» YOUR TASK
Reproduce verbatim everything in the listing below, from the line containing "Next article" down to the final line of the listing, with both ends included.
---- GIVEN DATA
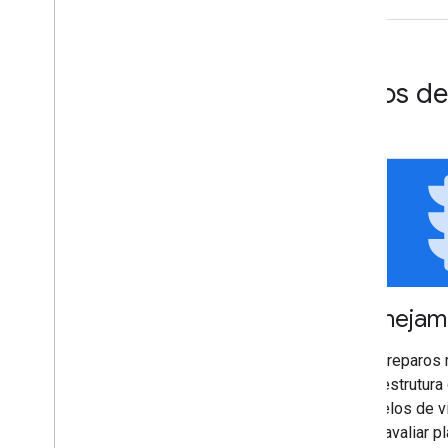
Casos d
tr
Planejam
Faça reparos 
infraestrutura 
modelos de v
para avaliar p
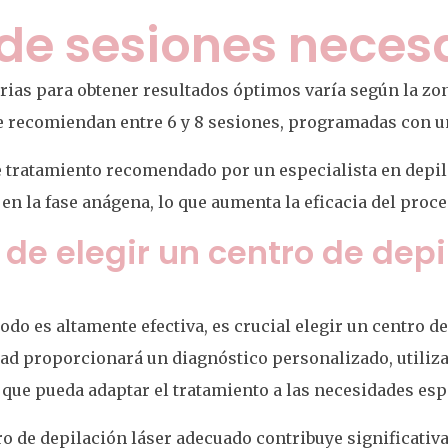
de sesiones neces
as para obtener resultados óptimos varía según la zona a 
se recomiendan entre 6 y 8 sesiones, programadas con un
e tratamiento recomendado por un especialista en depila
 en la fase anágena, lo que aumenta la eficacia del proc
de elegir un centro de depi
iodo es altamente efectiva, es crucial elegir un centro d
dad proporcionará un diagnóstico personalizado, utiliz
que pueda adaptar el tratamiento a las necesidades espe
ro de depilación láser adecuado contribuye significativ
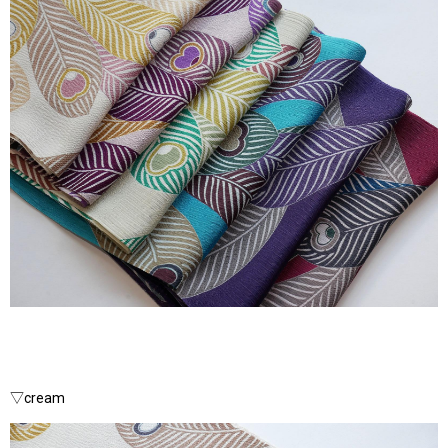
▽cream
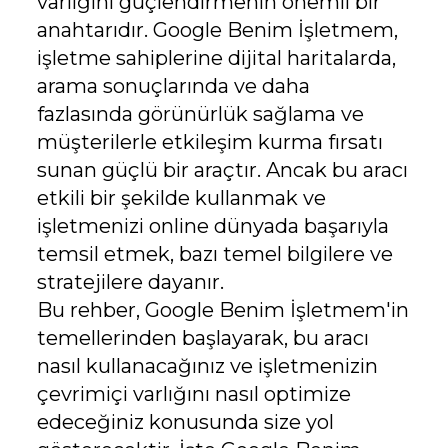
varlığını güçlendirmenin önemli bir
anahtarıdır. Google Benim İşletmem,
işletme sahiplerine dijital haritalarda,
arama sonuçlarında ve daha
fazlasında görünürlük sağlama ve
müşterilerle etkileşim kurma fırsatı
sunan güçlü bir araçtır. Ancak bu aracı
etkili bir şekilde kullanmak ve
işletmenizi online dünyada başarıyla
temsil etmek, bazı temel bilgilere ve
stratejilere dayanır.
Bu rehber, Google Benim İşletmem'in
temellerinden başlayarak, bu aracı
nasıl kullanacağınız ve işletmenizin
çevrimiçi varlığını nasıl optimize
edeceğiniz konusunda size yol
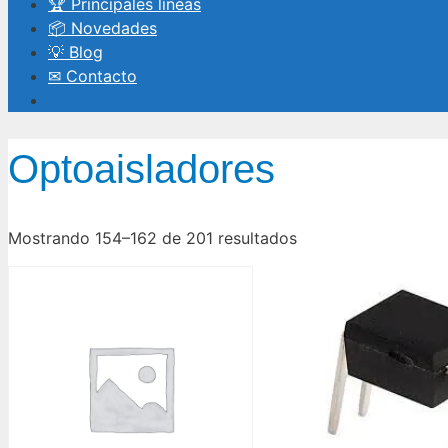
🏆 Principales líneas
📦 Novedades
💡 Blog
✉ Contacto
Optoaisladores
Mostrando 154–162 de 201 resultados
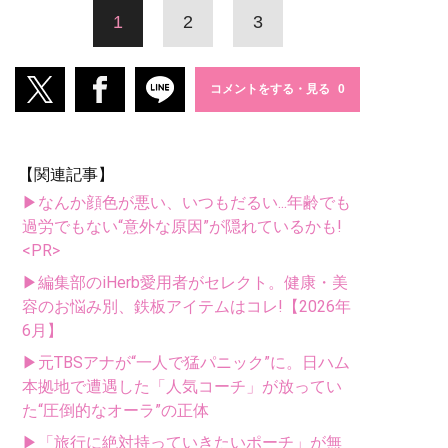
1
2
3
コメントをする・見る
【関連記事】
▶なんか顔色が悪い、いつもだるい...年齢でも
過労でもない“意外な原因”が隠れているかも!
<PR>
▶編集部のiHerb愛用者がセレクト。健康・美
容のお悩み別、鉄板アイテムはコレ!【2026年
6月】
▶元TBSアナが“一人で猛パニック”に。日ハム
本拠地で遭遇した「人気コーチ」が放ってい
た“圧倒的なオーラ”の正体
▶「旅行に絶対持っていきたいポーチ」が無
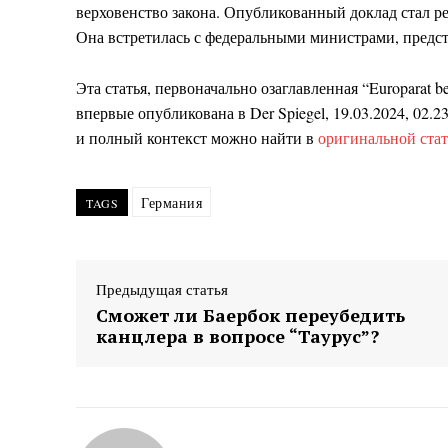
верховенство закона. Опубликованный доклад стал р
Она встретилась с федеральными министрами, предст
Эта статья, первоначально озаглавленная “
Europarat b
впервые опубликована в Der Spiegel, 19.03.2024, 02.2
и полный контекст можно найти в
оригинальной стат
Германия
TAGS
Предыдущая статья
Сможет ли Баербок переубедить
канцлера в вопросе “Таурус”?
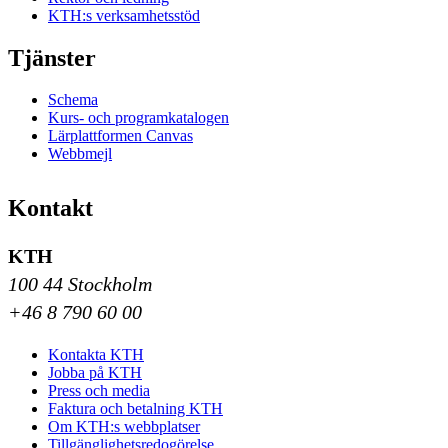
KTH:s verksamhetsstöd
Tjänster
Schema
Kurs- och programkatalogen
Lärplattformen Canvas
Webbmejl
Kontakt
KTH
100 44 Stockholm
+46 8 790 60 00
Kontakta KTH
Jobba på KTH
Press och media
Faktura och betalning KTH
Om KTH:s webbplatser
Tillgänglighetsredogörelse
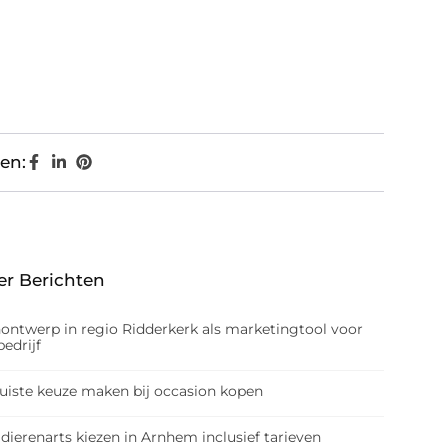
en:
er Berichten
nontwerp in regio Ridderkerk als marketingtool voor
edrijf
juiste keuze maken bij occasion kopen
dierenarts kiezen in Arnhem inclusief tarieven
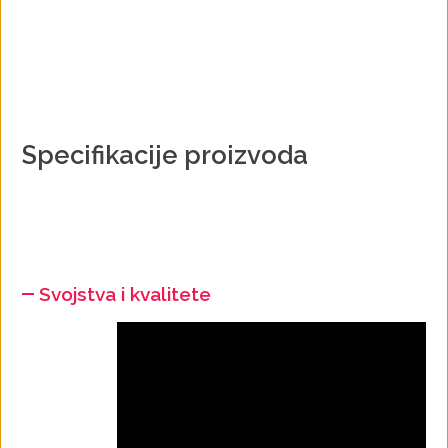
Specifikacije proizvoda
Svojstva i kvalitete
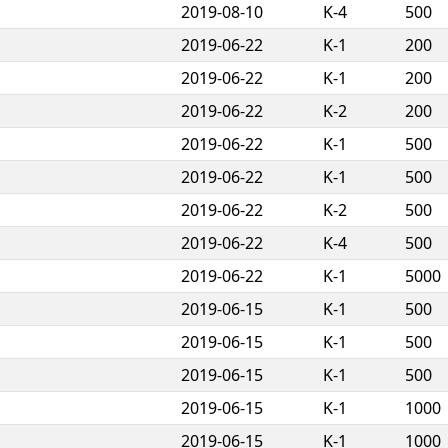
2019-08-10
K-4
500
2019-06-22
K-1
200
2019-06-22
K-1
200
2019-06-22
K-2
200
2019-06-22
K-1
500
2019-06-22
K-1
500
2019-06-22
K-2
500
2019-06-22
K-4
500
2019-06-22
K-1
5000
2019-06-15
K-1
500
2019-06-15
K-1
500
2019-06-15
K-1
500
2019-06-15
K-1
1000
2019-06-15
K-1
1000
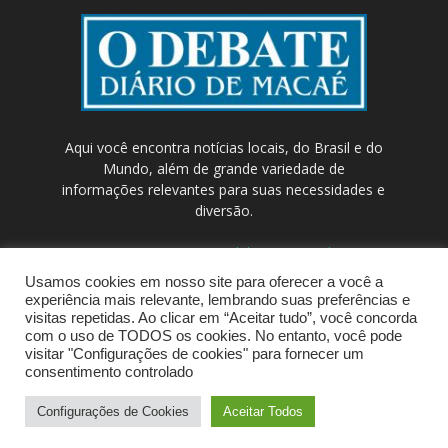
Aqui você encontra notícias locais, do Brasil e do
Mundo, além de grande variedade de
informações relevantes para suas necessidades e
diversão.
Contato:
contato@odebateon.com.br /
comercia@odebateon.com.br
Usamos cookies em nosso site para oferecer a você a
experiência mais relevante, lembrando suas preferências e
visitas repetidas. Ao clicar em “Aceitar tudo”, você concorda
com o uso de TODOS os cookies. No entanto, você pode
visitar "Configurações de cookies" para fornecer um
consentimento controlado
Configurações de Cookies
Aceitar Todos
© Portal de Notícias ODEBATEON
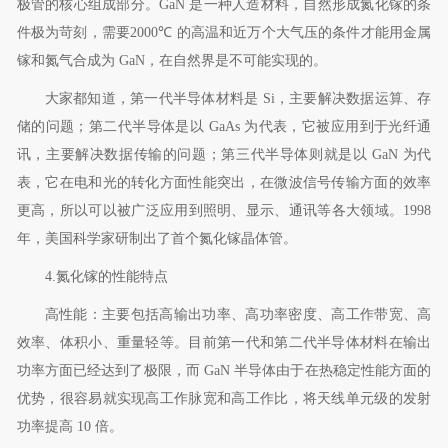
极管的核心组成部分。
GaN
是一种人造材料，自然形成氮化镓的条
件极为苛刻，需要
2000
℃
的高温和近万个大气压的条件才能用金属
镓和氮气合成为
GaN
，在自然界是不可能实现的。
大家都知道，第一代半导体材料是
Si
，主要解决数据运算、存
储的问题；第二代半导体是以
GaAs
为代表，它被应用到于光纤通
讯，主要解决数据传输的问题；第三代半导体则就是以
GaN
为代
表，它在电和光的转化方面性能突出，在微波信号传输方面的效率
更高，所以可以被广泛应用到照明、显示、通讯等各大领域。
1998
年，美国科学家研制出了首个氮化镓晶体管。
4.
氮化镓的性能特点
高性能：主要包括高输出功率、高功率密度、高工作带宽、高
效率、体积小、重量轻等。目前第一代和第二代半导体材料在输出
功率方面已经达到了极限，而
GaN
半导体由于在热稳定性能方面的
优势，很容易就实现高工作脉宽和高工作比，将天线单元级的发射
功率提高
10
倍。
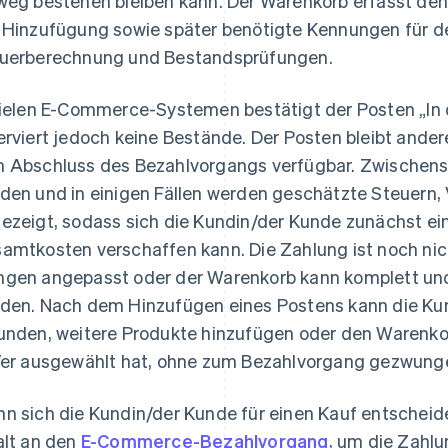
weg bestehen bleiben kann. Der Warenkorb erfasst den
 Hinzufügung sowie später benötigte Kennungen für 
uerberechnung und Bestandsprüfungen.
vielen E-Commerce-Systemen bestätigt der Posten „In 
erviert jedoch keine Bestände. Der Posten bleibt ande
 Abschluss des Bezahlvorgangs verfügbar. Zwischen
den und in einigen Fällen werden geschätzte Steuern
ezeigt, sodass sich die Kundin/der Kunde zunächst ein
amtkosten verschaffen kann. Die Zahlung ist noch nicht
gen angepasst oder der Warenkorb kann komplett un
den. Nach dem Hinzufügen eines Postens kann die Ku
unden, weitere Produkte hinzufügen oder den Warenkor
/er ausgewählt hat, ohne zum Bezahlvorgang gezwung
n sich die Kundin/der Kunde für einen Kauf entscheid
alt an den
E-Commerce-Bezahlvorgang
, um die Zahlu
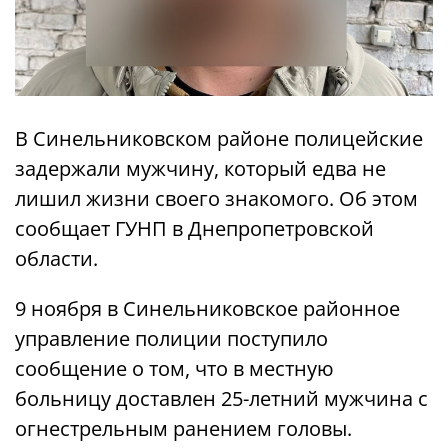
В Синельниковском районе полицейские
задержали мужчину, который едва не
лишил жизни своего знакомого. Об этом
сообщает ГУНП в Днепропетровской
области.
9 ноября в Синельниковское районное
управление полиции поступило
сообщение о том, что в местную
больницу доставлен 25-летний мужчина с
огнестрельным ранением головы.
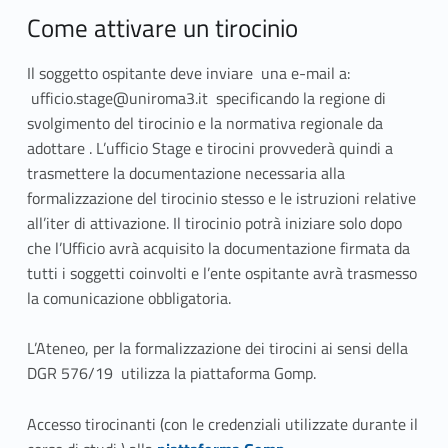
i
Come attivare un tirocinio
e
Il soggetto ospitante deve inviare una e-mail a:
d
ufficio.stage@uniroma3.it specificando la regione di
i
svolgimento del tirocinio e la normativa regionale da
adottare . L’ufficio Stage e tirocini provvederà quindi a
o
trasmettere la documentazione necessaria alla
formalizzazione del tirocinio stesso e le istruzioni relative
r
all’iter di attivazione. Il tirocinio potrà iniziare solo dopo
i
che l’Ufficio avrà acquisito la documentazione firmata da
tutti i soggetti coinvolti e l’ente ospitante avrà trasmesso
e
la comunicazione obbligatoria.
n
L’Ateneo, per la formalizzazione dei tirocini ai sensi della
t
DGR 576/19 utilizza la piattaforma Gomp.
a
Accesso tirocinanti (con le credenziali utilizzate durante il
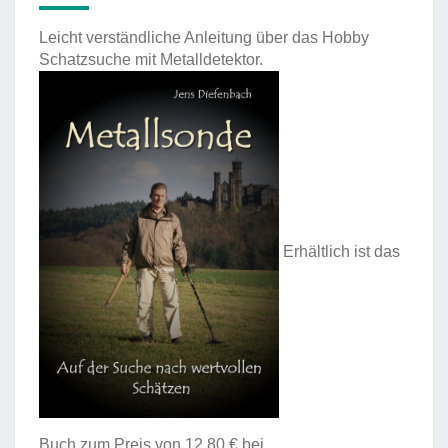
Leicht verständliche Anleitung über das Hobby
Schatzsuche mit Metalldetektor.
Erhältlich ist das
Buch zum Preis von 12,80 € bei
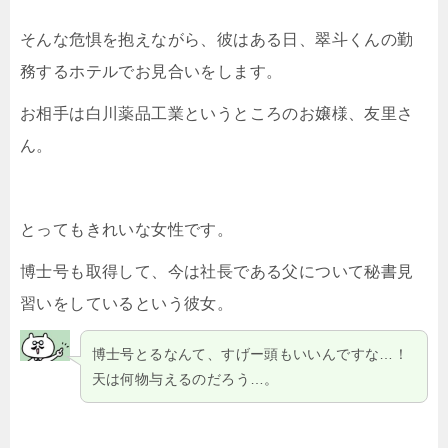
そんな危惧を抱えながら、彼はある日、翠斗くんの勤
務するホテルでお見合いをします。
お相手は白川薬品工業というところのお嬢様、友里さ
ん。
とってもきれいな女性です。
博士号も取得して、今は社長である父について秘書見
習いをしているという彼女。
博士号とるなんて、すげー頭もいいんですな…！
天は何物与えるのだろう…。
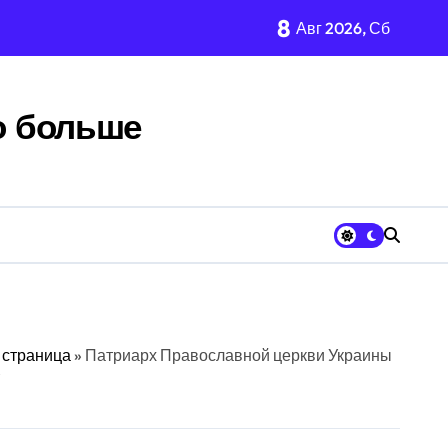
8
Авг 2026, Сб
онате Европы
о больше
ии
ерестановки
у оказалось под вопросом
 страница
»
Патриарх Православной церкви Украины
ез Россию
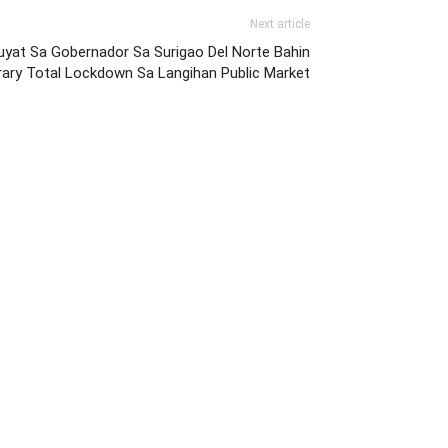
Next article
yat Sa Gobernador Sa Surigao Del Norte Bahin
ary Total Lockdown Sa Langihan Public Market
--------
» RESPONSE TO THIS TASK
Next article
yat Sa Gobernador Sa Surigao Del Norte Bahin
ary Total Lockdown Sa Langihan Public Market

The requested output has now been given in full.